大学や研究機関も整備され、近代的な科学研究が進められるようになります。
北里柴三郎
明治時代には、科学や医学の分野でも発展が見られました。
特に重要な人物が、北里柴三郎です。
北里柴三郎は破傷風菌の研究などで知られ、近代医学の発展に大きく貢献しました。
野口英世
野口英世も医学研究で有名な人物です。
野口英世は黄熱病などの研究に取り組み、世界的に知られるようになりました。
大学と研究機関の整備
明治時代には、大学や研究機関の整備も進みました。
その結果、日本人自身が科学や医学の研究を行う時代へと変わっていきます。
西洋の知識を学ぶだけでなく、日本の学問や科学も大きく発展していったのです。
6.近代文化のまとめ
明治時代には、西洋文化を取り入れながら、日本独自の近代文化が発展していきました。
芸術では日本画の復興と洋画の発展が進み、文学では写実主義・言文一致・ロマン主義・自然主義など、新しい表現が広がります。
また、教育や科学も発展し、日本は文化や学問の面でも近代国家へ近づいていきました。
明治文化は、日本が新しい時代へ進んでいく姿をよく表しているのです。
第8章 明治時代のまとめ
明治時代、日本は江戸時代のしくみを大きく変え、近代国家への道を進んでいきました。
明治政府は、廃藩置県や四民平等によって中央集権国家を作り、学制・徴兵令・地租改正によって富国強兵を進めます。
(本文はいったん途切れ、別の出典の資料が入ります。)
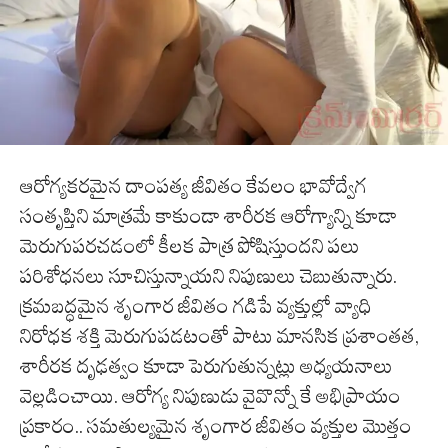
ఆరోగ్యకరమైన దాంపత్య జీవితం కేవలం భావోద్వేగ
సంతృప్తిని మాత్రమే కాకుండా శారీరక ఆరోగ్యాన్ని కూడా
మెరుగుపరచడంలో కీలక పాత్ర పోషిస్తుందని పలు
పరిశోధనలు సూచిస్తున్నాయని నిపుణులు చెబుతున్నారు.
క్రమబద్ధమైన శృంగార జీవితం గడిపే వ్యక్తుల్లో వ్యాధి
నిరోధక శక్తి మెరుగుపడటంతో పాటు మానసిక ప్రశాంతత,
శారీరక దృఢత్వం కూడా పెరుగుతున్నట్లు అధ్యయనాలు
వెల్లడించాయి. ఆరోగ్య నిపుణుడు వైవొన్నో కే అభిప్రాయం
ప్రకారం.. సమతుల్యమైన శృంగార జీవితం వ్యక్తుల మొత్తం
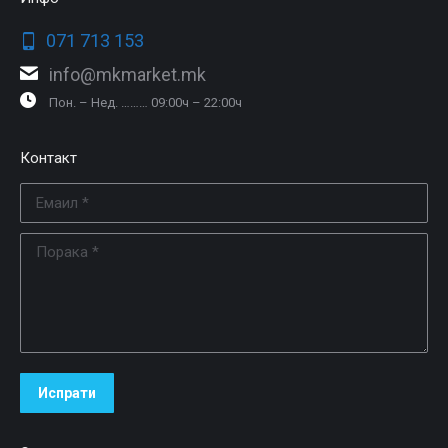
071 713 153
info@mkmarket.mk
Пон. – Нед. ……… 09:00ч – 22:00ч
Контакт
Емаил *
Порака *
Испрати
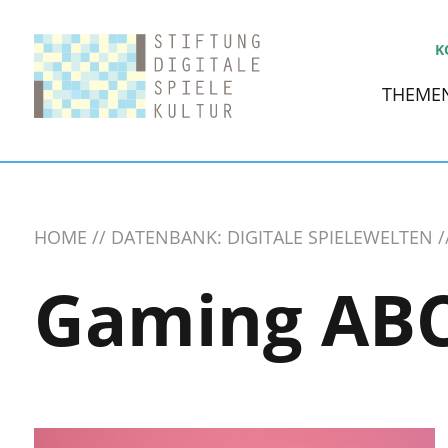
K
THEME
HOME
DATENBANK: DIGITALE SPIELEWELTEN
Gaming AB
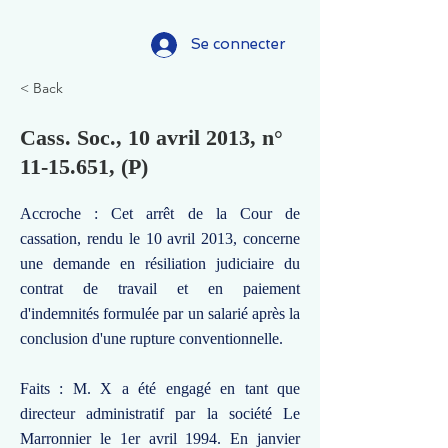
Se connecter
< Back
Cass. Soc., 10 avril 2013, n°
11-15.651
, (P)
Accroche : Cet arrêt de la Cour de
cassation, rendu le 10 avril 2013, concerne
une demande en résiliation judiciaire du
contrat de travail et en paiement
d'indemnités formulée par un salarié après la
conclusion d'une rupture conventionnelle.
Faits : M. X a été engagé en tant que
directeur administratif par la société Le
Marronnier le 1er avril 1994. En janvier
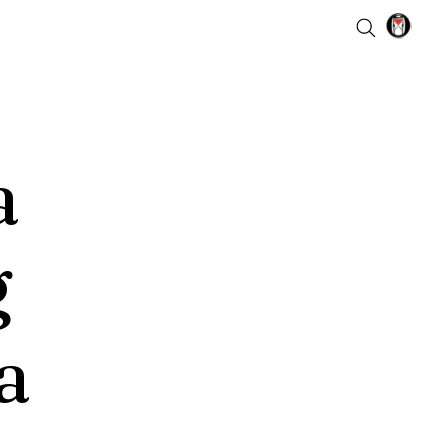
a
g
a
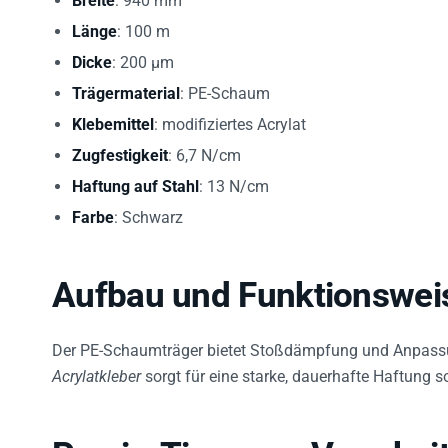
Länge
: 100 m
Dicke
: 200 µm
Trägermaterial
: PE-Schaum
Klebemittel
: modifiziertes Acrylat
Zugfestigkeit
: 6,7 N/cm
Haftung auf Stahl
: 13 N/cm
Farbe
: Schwarz
Aufbau und Funktionswei
Der PE-Schaumträger bietet Stoßdämpfung und Anpassu
Acrylatkleber
sorgt für eine starke, dauerhafte Haftung s
Praxis-Tipps zur Verarbei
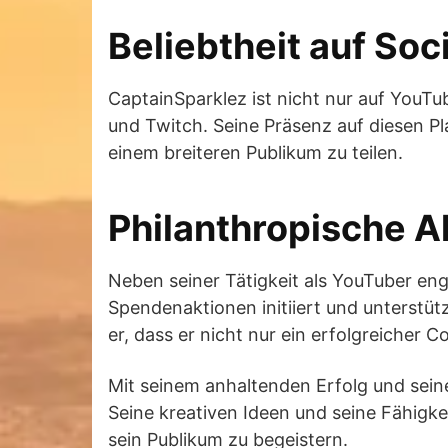
Beliebtheit auf Soc
CaptainSparklez ist nicht nur auf YouTu
und Twitch. Seine Präsenz auf diesen Pl
einem breiteren Publikum zu teilen.
Philanthropische A
Neben seiner Tätigkeit als YouTuber en
Spendenaktionen initiiert und unterstütz
er, dass er nicht nur ein erfolgreicher 
Mit seinem anhaltenden Erfolg und sei
Seine kreativen Ideen und seine Fähigke
sein Publikum zu begeistern.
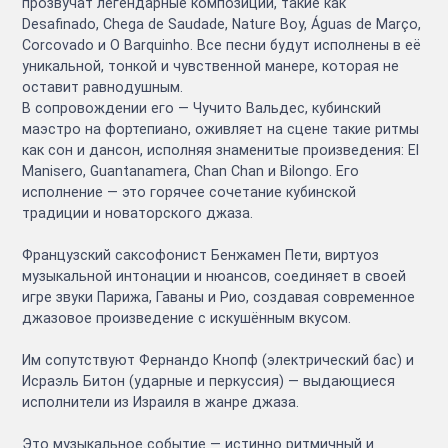
прозвучат легендарные композиции, такие как
Desafinado, Chega de Saudade, Nature Boy, Águas de Março,
Corcovado и O Barquinho. Все песни будут исполнены в её
уникальной, тонкой и чувственной манере, которая не
оставит равнодушным.
В сопровождении его — Чучито Вальдес, кубинский
маэстро на фортепиано, оживляет на сцене такие ритмы
как сон и дансон, исполняя знаменитые произведения: El
Manisero, Guantanamera, Chan Chan и Bilongo. Его
исполнение — это горячее сочетание кубинской
традиции и новаторского джаза.
Французский саксофонист Бенжамен Пети, виртуоз
музыкальной интонации и нюансов, соединяет в своей
игре звуки Парижа, Гаваны и Рио, создавая современное
джазовое произведение с искушённым вкусом.
Им сопутствуют Фернандо Кнопф (электрический бас) и
Исраэль Битон (ударные и перкуссия) — выдающиеся
исполнители из Израиля в жанре джаза.
Это музыкальное событие — истинно ритмичный и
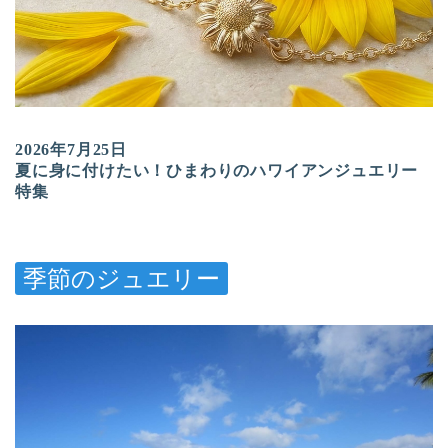
2026年7月25日
夏に身に付けたい！ひまわりのハワイアンジュエリー
特集
季節のジュエリー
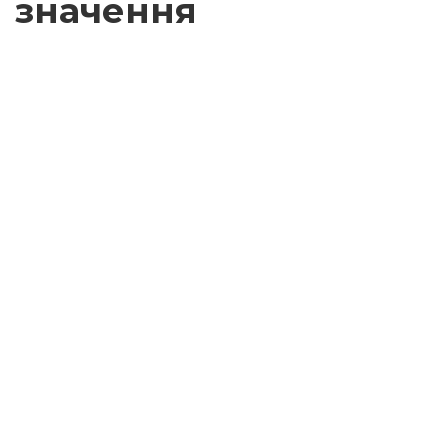
значення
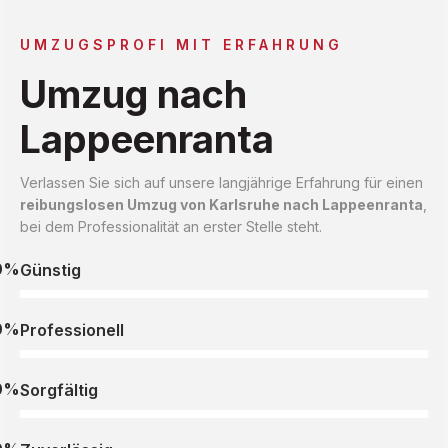
UMZUGSPROFI MIT ERFAHRUNG
Umzug nach
Lappeenranta
Verlassen Sie sich auf unsere langjährige Erfahrung für einen
reibungslosen Umzug von Karlsruhe nach Lappeenranta
,
bei dem Professionalität an erster Stelle steht.
0%
Günstig
0%
Professionell
0%
Sorgfältig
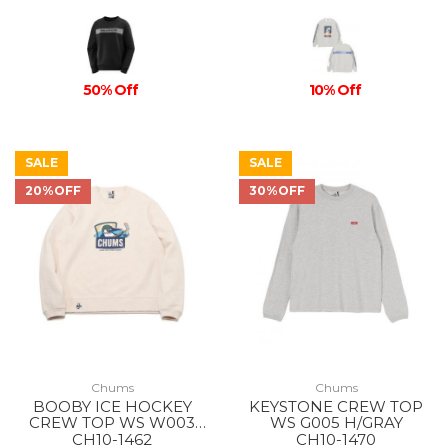
50% Off
10% Off
SALE
SALE
20%OFF
30%OFF
Chums
Chums
BOOBY ICE HOCKEY
KEYSTONE CREW TOP
CREW TOP WS W003
WS G005 H/GRAY
H/NATURAL
CH10-1462
CH10-1470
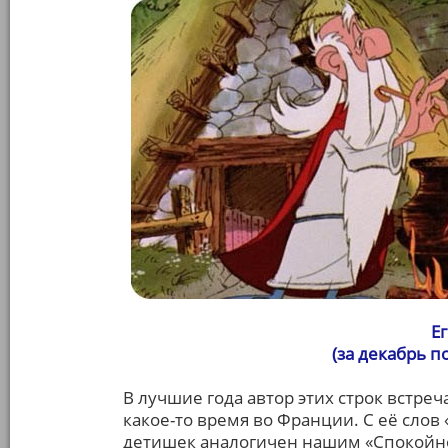
Е
(за декабрь 
В лучшие года автор этих строк встре
какое-то время во Франции. С её слов
детишек аналогичен нашим «Спокойно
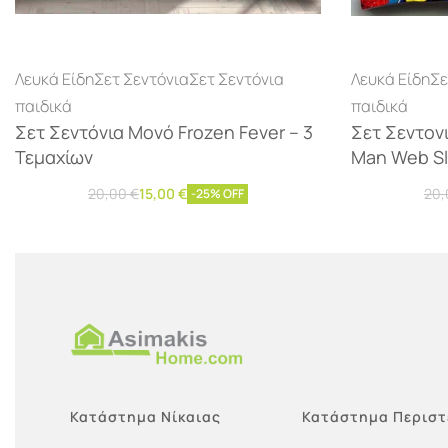
Λευκά Είδη
Σετ Σεντόνια
Σετ Σεντόνια
Λευκά Είδη
Σε
παιδικά
παιδικά
Σετ Σεντόνια Μονό Frozen Fever – 3
Σετ Σεντονι
Τεμαχίων
Man Web Sl
20,00
€
15,00
€
20
-25% OFF
Προσθήκη στο καλάθι
Προσθήκ
Κατάστημα Νίκαιας
Κατάστημα Περιστ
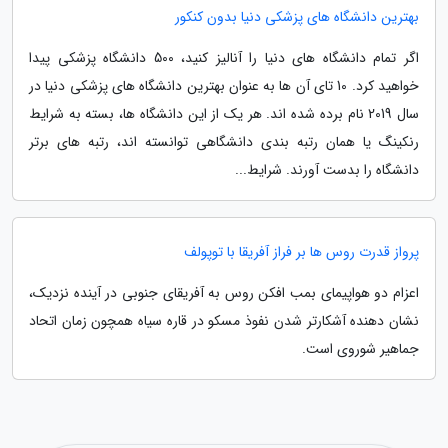
بهترین دانشگاه های پزشکی دنیا بدون کنکور
اگر تمام دانشگاه های دنیا را آنالیز کنید، 500 دانشگاه پزشکی پیدا
خواهید کرد. 10 تای آن ها به عنوان بهترین دانشگاه های پزشکی دنیا در
سال 2019 نام برده شده اند. هر یک از این دانشگاه ها، بسته به شرایط
رنکینگ یا همان رتبه بندی دانشگاهی توانسته اند، رتبه های برتر
دانشگاه را بدست آورند. شرایط...
پرواز قدرت روس ها بر فراز آفریقا با توپولف
اعزام دو هواپیمای بمب افکن روس به آفریقای جنوبی در آینده نزدیک،
نشان دهنده آشکارتر شدن نفوذ مسکو در قاره سیاه همچون زمان اتحاد
جماهیر شوروی است.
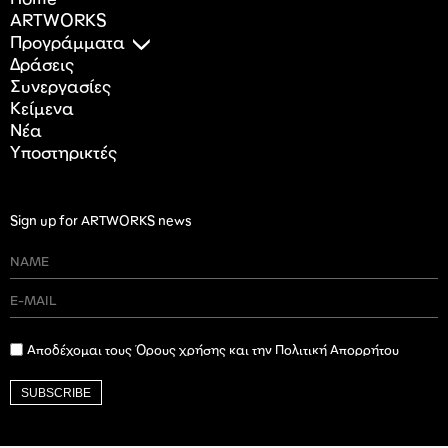
Home
ARTWORKS
Προγράμματα
Δράσεις
Συνεργασίες
Κείμενα
Nέα
Υποστηρικτές
Sign up for ARTWORKS news
Αποδέχομαι τους Όρους χρήσης και την Πολιτική Απορρήτου
SUBSCRIBE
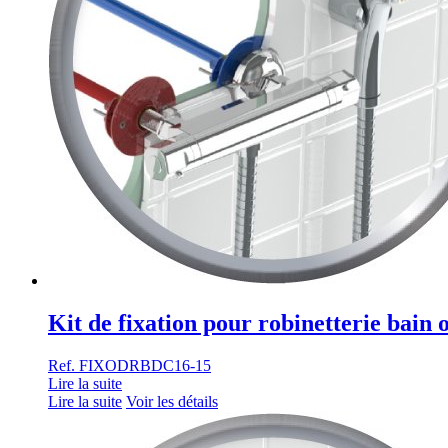
Kit de fixation pour robinetterie bain
Ref. FIXODRBDC16-15
Lire la suite
Lire la suite
Voir les détails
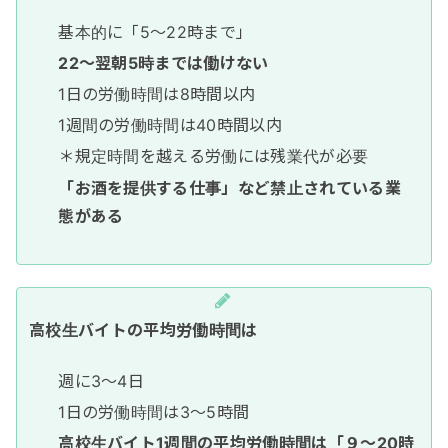
基本的に「5〜22時まで」
22〜翌朝5時までは働けない
1日の労働時間は8時間以内
1週間の労働時間は40時間以内
＊規定時間を越える労働には残業代が必要
「お酒を提供する仕事」など禁止されている業
態がある
高校生バイトの平均労働時間は
週に3〜4日
1日の労働時間は3〜5時間
高校生バイト1週間の平均労働時間は「９～20時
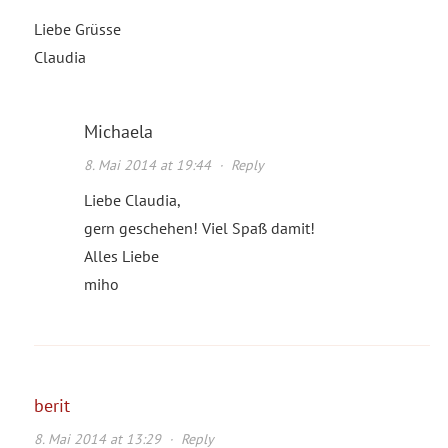
Liebe Grüsse
Claudia
Michaela
8. Mai 2014 at 19:44
·
Reply
Liebe Claudia,
gern geschehen! Viel Spaß damit!
Alles Liebe
miho
berit
8. Mai 2014 at 13:29
·
Reply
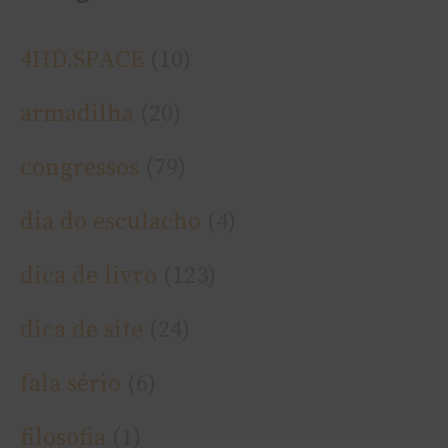
4HD.SPACE
(10)
armadilha
(20)
congressos
(79)
dia do esculacho
(4)
dica de livro
(123)
dica de site
(24)
fala sério
(6)
filosofia
(1)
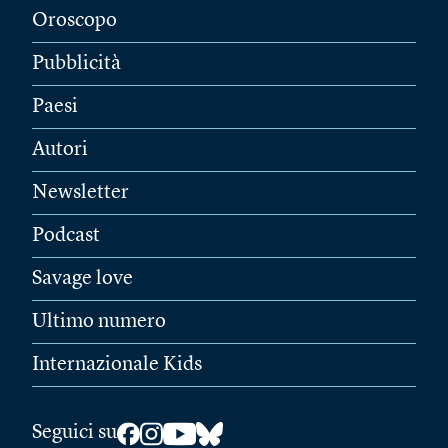
Oroscopo
Pubblicità
Paesi
Autori
Newsletter
Podcast
Savage love
Ultimo numero
Internazionale Kids
Seguici su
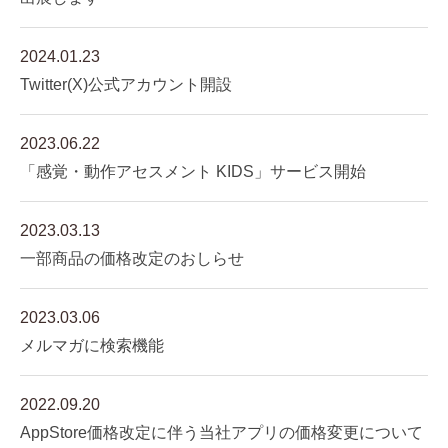
2024.01.23
Twitter(X)公式アカウント開設
2023.06.22
「感覚・動作アセスメント KIDS」サービス開始
2023.03.13
一部商品の価格改定のおしらせ
2023.03.06
メルマガに検索機能
2022.09.20
AppStore価格改定に伴う当社アプリの価格変更について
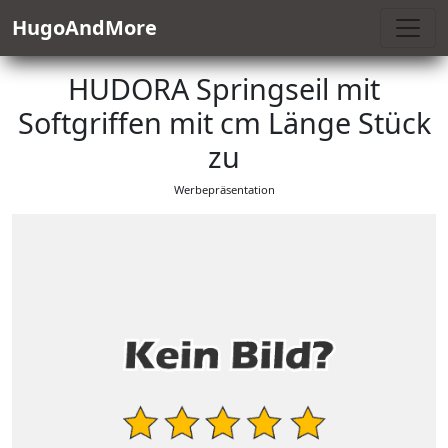
HugoAndMore
HUDORA Springseil mit
Softgriffen mit cm Länge Stück
zu
Werbepräsentation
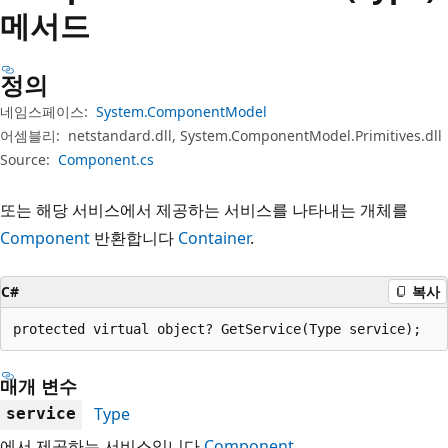
메서드
정의
네임스페이스:
System.ComponentModel
어셈블리:
netstandard.dll, System.ComponentModel.Primitives.dll
Source:
Component.cs
또는 해당 서비스에서 제공하는 서비스를 나타내는 개체를
Component
반환합니다
Container
.
C#
복사
protected virtual object? GetService(Type service);
매개 변수
Type
service
에서 제공하는 서비스입니다
Component
.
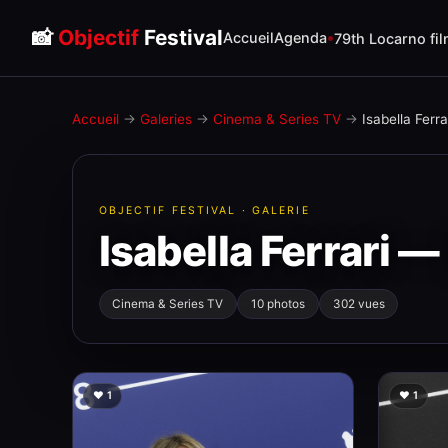
📸
Objectif
Festival
Accueil
Agenda
79th Locarno fil
Accueil
→
Galeries
→
Cinema & Series TV
→
Isabella Ferr
OBJECTIF FESTIVAL · GALERIE
Isabella Ferrari —
Cinema & Series TV
10 photos
302 vues
❤️ 1
❤️ 1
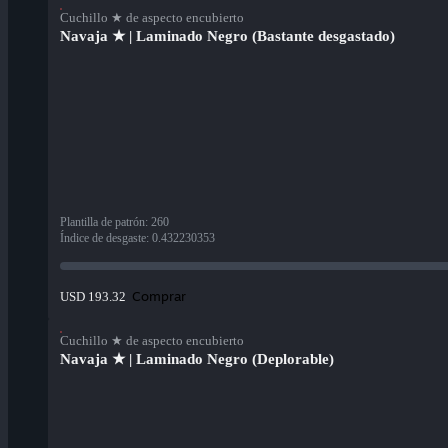
Cuchillo ★ de aspecto encubierto
Navaja ★ | Laminado Negro (Bastante desgastado)
Plantilla de patrón
:
260
Índice de desgaste
:
0.432230353
Comprar
USD 193.32
Cuchillo ★ de aspecto encubierto
Navaja ★ | Laminado Negro (Deplorable)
また、文明開化によって西洋文化が広がり、人々のくらしも大きく変わっていきました。
さらに殖産興業によって工業化が進み、日本では産業革命が起こります。
その一方で、
- 労働問題
- 農民運動
- 公害問題
- 貧富の差
など、新しい社会問題も生まれていきました。
政治の面では、自由民権運動が広がり、大日本帝国憲法や帝国議会が作られます。
また対外関係では、日清戦争・日露戦争を通して、日本は国際的な地位を高め、不平等条約改正にも成功しました。
文化の面でも、西洋文化を取り入れながら、日本独自の近代文化が発展していきます。
つまり明治時代は、「欧米列強に負けない近代国家を作ろうとした時代」だったのです。
しかしその一方で、軍事力の強化や対外進出も進み、日本は次第に大きな戦争へ向かう時代へ入っていくことになります。
次の大正時代では、第一次世界大戦や大正デモクラシーを通して、日本社会がさらに大きく変化していきます。